ALL-INCLUSIVE INTERNET Now that Wi-Fi is a given at most high-end hotels,
a handful of them are taking the revolutionary next step: eliminating Internet charges. Although
some properties, like the Enchantment Resort in Sedona, Arizona, are absorbing the cost through
higher service fees, others, such as the new Hotel Valley Ho in Scottsdale, say that unlimited
Wi-Fi should be included in the room rate.
ON-LINE ACTIVISM Expedia and the United Nations Foundation have launched
the World Heritage Alliance, a partnership to promote UNESCO World Heritage Sites to a broad
group of travelers. Expedia now sells 30-plus World Heritage trips to destinations including
Machu Picchu, Luxor, and Tucson; all profits from these trips will be donated to the Friends
of World Heritage (www.friendsofworldheritage.org),
a foundation that supports development projects at Heritage Sites around the globe. In addition,
both Expedia and the UN Foundation will match donations to the FWH of up to $50,000.
LICENSED TO DRIVE Avis, Budget, and Hertz have finally dropped their rental
age restrictions from 25 to 21. But there's a price for this new privilege: drivers under
25 will have to pay a daily "age differential charge," ranging from $25 to $45 (depending
on branch location and car make). So far, Hertz is the only one of these agencies to rent
to drivers between the ages of 18 and 20, and it does so only in New York and Michigan, for
an even higher rate.
MOHAWK LESSONS? Rosetta Stone, a company that makes language-learning software,
has added two endangered languages to its repertoire: Mohawk and Inupiat. The cd-rom's
will be sold by the Mohawk Nation (near Montreal), and the Inupiat of Alaska, respectively.

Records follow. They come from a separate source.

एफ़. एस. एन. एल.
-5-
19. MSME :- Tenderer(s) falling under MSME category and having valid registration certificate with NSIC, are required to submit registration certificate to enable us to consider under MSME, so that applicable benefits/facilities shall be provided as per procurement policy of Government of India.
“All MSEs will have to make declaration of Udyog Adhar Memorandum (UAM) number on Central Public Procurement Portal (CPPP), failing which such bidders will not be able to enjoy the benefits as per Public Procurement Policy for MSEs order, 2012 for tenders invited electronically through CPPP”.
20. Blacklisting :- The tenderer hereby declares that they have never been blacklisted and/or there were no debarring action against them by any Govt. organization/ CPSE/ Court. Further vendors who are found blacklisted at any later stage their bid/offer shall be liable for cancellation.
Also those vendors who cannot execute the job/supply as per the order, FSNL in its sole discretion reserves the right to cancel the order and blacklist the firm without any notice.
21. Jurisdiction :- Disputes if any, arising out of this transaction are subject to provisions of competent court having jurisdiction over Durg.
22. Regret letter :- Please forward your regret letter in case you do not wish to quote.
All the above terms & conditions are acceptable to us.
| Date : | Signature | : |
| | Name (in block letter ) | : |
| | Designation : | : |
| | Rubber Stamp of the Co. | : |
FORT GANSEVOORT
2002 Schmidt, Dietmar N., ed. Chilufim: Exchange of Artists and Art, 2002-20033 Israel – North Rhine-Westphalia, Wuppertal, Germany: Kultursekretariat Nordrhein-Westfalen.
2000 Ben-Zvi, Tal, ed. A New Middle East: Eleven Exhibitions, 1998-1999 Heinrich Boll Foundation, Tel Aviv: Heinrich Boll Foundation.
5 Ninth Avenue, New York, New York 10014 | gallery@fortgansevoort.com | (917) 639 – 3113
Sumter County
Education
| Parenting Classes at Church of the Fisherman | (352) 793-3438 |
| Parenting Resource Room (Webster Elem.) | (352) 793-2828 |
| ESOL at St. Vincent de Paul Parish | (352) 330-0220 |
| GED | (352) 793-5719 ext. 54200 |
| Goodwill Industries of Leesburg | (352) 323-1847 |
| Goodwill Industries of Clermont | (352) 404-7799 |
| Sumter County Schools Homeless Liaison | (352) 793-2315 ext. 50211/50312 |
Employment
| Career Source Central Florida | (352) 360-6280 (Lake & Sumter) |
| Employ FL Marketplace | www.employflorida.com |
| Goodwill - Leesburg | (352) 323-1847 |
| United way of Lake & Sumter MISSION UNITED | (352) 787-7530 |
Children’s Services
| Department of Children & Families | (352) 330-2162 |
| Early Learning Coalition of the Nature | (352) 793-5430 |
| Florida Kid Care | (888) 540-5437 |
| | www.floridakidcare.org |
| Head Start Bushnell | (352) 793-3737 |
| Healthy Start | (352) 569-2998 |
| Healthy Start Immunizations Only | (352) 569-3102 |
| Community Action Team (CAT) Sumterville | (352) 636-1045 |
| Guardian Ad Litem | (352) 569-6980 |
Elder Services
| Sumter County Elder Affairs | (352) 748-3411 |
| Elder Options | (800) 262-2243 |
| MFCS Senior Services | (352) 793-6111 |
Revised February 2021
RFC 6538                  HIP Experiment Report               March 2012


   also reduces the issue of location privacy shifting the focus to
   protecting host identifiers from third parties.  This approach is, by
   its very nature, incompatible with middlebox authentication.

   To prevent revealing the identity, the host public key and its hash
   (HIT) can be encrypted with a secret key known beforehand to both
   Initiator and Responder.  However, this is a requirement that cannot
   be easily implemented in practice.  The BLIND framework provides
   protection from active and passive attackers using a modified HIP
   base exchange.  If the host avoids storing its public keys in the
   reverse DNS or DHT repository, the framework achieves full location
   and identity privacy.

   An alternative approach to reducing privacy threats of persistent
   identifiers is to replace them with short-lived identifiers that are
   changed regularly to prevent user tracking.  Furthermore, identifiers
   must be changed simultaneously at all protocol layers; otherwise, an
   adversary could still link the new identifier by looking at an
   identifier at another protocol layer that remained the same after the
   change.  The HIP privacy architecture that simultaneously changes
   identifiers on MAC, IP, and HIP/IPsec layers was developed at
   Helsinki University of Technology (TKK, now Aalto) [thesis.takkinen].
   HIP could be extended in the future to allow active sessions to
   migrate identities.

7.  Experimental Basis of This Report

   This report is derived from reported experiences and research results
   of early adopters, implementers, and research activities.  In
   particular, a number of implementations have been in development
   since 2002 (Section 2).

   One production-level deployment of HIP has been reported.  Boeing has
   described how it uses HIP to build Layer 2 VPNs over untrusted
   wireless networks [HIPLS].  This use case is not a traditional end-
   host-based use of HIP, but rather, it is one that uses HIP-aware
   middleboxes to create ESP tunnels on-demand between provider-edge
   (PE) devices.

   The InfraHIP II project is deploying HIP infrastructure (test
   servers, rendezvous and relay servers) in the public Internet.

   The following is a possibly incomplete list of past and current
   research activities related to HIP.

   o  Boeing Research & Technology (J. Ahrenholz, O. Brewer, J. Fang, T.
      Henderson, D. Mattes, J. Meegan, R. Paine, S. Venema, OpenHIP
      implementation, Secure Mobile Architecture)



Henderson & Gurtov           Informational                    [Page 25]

Next up?Inuktitut and Miccosukee.
THE NEXT BIG AMENITY: GPS Guests staying at three Rosewood Hotels &
Resorts properties—the Carlyle, in New York, and Dallas's Mansion on Turtle Creek and
Hotel Crescent Court—now have free use of pocket-sized GPS devices. The so-called NaviGuides
are preprogrammed with street maps of each city and the locations of restaurants, shops, and
museums. Type in your destination and a 3-D route will appear on the 2.3-by-2.85-inch color
monitor; the gadget will even give you voice prompts and an ETA. Rosewood will be rolling
out NaviGuides to other North American properties throughout 2006.